Метафизическая эстетика, равно как и формальная, говорящая об искусстве, как о деятельности, вызывающей переживания особого рода (эстетический перерыв), должны быть заменены учением об искусстве, как средстве эмоционально-организующего воздействия на психику, в связи с задачей классовой борьбы. Разделение и противопоставление понятий — «форма» и «содержание» должно быть сведено к учению о способах обработки материала в нужную вещь, о назначении этой вещи и способах ее усвоения.

Самый термин «назначение» вместо «содержание» — уже дан в футуристической литературе. Понимание искусства, как процесса производства и потребления эмоционально организующих вещей, приведет к следующему определению: форма есть задание, реализованное в устойчивом материале, а содержание есть то социально полезное действие, которое производит вещь, потребляемая коллективом. Сознательный учет полезного действия произведения, в противовес чисто-интуитивному самопроизрастанию, и учет потребляющей массы, вместо прежней посылки произведения «в мир на общечеловеческую потребу» — вот новые способы организованного действия работников искусства.

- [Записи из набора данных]
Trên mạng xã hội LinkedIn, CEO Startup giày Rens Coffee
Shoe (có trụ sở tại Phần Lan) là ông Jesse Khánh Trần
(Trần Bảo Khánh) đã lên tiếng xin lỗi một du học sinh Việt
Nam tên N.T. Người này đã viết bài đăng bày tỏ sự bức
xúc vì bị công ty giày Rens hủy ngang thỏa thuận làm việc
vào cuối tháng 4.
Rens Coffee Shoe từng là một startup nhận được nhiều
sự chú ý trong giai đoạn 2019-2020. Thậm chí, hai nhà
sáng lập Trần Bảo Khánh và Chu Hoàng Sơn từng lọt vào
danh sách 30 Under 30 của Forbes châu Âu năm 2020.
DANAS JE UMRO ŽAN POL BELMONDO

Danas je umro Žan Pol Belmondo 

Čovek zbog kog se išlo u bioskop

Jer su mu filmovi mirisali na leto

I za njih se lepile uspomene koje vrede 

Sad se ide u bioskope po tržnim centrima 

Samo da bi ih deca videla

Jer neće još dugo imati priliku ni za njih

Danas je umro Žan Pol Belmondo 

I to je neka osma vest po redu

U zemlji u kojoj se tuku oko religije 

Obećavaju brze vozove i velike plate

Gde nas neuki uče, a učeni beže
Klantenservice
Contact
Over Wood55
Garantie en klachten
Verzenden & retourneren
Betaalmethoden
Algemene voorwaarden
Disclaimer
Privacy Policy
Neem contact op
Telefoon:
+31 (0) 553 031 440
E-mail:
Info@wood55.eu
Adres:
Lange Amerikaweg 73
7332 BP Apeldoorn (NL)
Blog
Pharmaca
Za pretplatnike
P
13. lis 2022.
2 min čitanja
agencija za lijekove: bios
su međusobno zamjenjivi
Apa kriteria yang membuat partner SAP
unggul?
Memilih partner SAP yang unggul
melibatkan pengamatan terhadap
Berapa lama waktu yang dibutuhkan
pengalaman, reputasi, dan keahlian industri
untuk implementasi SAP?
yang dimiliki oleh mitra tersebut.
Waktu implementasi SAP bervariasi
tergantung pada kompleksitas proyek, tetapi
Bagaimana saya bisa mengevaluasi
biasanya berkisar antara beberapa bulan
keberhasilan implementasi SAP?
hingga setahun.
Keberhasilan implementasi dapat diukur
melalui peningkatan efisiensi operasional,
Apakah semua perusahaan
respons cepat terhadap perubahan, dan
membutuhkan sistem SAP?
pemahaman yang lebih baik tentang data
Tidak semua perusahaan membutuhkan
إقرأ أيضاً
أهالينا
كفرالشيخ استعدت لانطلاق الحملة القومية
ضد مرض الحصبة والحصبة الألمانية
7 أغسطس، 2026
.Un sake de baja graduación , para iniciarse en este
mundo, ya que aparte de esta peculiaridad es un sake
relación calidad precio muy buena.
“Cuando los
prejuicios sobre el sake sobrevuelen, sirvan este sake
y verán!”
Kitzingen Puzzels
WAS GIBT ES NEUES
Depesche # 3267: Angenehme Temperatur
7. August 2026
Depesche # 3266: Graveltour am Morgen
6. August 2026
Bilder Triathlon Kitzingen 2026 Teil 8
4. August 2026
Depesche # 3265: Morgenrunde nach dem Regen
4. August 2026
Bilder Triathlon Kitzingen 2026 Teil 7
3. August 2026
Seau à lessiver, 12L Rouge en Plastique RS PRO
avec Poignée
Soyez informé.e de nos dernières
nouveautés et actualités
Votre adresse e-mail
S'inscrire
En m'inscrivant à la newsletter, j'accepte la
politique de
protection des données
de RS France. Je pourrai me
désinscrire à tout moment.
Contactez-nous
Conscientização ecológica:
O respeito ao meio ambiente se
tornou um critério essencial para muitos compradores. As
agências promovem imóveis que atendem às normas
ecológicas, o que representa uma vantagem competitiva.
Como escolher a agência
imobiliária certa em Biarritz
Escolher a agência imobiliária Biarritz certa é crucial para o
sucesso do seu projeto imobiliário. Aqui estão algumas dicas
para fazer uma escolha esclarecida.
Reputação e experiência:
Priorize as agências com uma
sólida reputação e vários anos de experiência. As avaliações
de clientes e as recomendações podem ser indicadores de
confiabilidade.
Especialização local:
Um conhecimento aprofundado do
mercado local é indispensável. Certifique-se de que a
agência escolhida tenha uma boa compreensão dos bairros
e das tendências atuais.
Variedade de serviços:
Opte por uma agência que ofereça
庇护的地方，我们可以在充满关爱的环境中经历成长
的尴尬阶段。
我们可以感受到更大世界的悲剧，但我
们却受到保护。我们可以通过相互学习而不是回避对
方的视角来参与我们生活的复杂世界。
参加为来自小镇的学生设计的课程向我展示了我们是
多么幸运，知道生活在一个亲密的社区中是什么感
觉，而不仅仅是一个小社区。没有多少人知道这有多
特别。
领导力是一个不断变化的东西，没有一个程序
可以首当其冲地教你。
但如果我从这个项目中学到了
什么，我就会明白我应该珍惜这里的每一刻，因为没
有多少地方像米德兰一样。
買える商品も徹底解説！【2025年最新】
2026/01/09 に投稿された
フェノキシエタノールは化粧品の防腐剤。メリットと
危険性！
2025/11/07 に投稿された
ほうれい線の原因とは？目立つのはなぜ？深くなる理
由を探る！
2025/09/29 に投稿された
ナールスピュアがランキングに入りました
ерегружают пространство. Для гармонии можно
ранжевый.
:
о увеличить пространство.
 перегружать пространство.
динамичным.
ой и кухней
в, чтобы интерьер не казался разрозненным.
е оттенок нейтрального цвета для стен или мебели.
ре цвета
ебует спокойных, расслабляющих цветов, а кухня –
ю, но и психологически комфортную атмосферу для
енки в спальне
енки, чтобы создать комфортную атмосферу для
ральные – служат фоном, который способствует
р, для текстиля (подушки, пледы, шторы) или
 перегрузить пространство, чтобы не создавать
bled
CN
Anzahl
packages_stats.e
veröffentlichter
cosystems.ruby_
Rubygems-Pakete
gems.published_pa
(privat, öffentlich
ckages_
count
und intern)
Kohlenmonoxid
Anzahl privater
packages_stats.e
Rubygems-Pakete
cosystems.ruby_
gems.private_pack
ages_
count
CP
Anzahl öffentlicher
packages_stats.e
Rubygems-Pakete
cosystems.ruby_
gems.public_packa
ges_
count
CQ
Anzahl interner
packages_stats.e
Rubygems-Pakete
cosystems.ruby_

- [Задание 1] Выпишите из текста об искусстве все слова и выражения, заключенные в кавычки «», в порядке их появления и без повторов.
- [Задание 2] Воспроизведите дословно фрагмент текста об искусстве от слов «Метафизическая эстетика, равно» до слов «способах ее усвоения.» включительно.

- [Ваш ответ 1]
1. «форма»
2. «содержание»
3. «назначение»
4. «в мир на общечеловеческую потребу»

- [Ваш ответ 2]
Метафизическая эстетика, равно как и формальная, говорящая об искусстве, как о деятельности, вызывающей переживания особого рода (эстетический перерыв), должны быть заменены учением об искусстве, как средстве эмоционально-организующего воздействия на психику, в связи с задачей классовой борьбы. Разделение и противопоставление понятий — «форма» и «содержание» должно быть сведено к учению о способах обработки материала в нужную вещь, о назначении этой вещи и способах ее усвоения.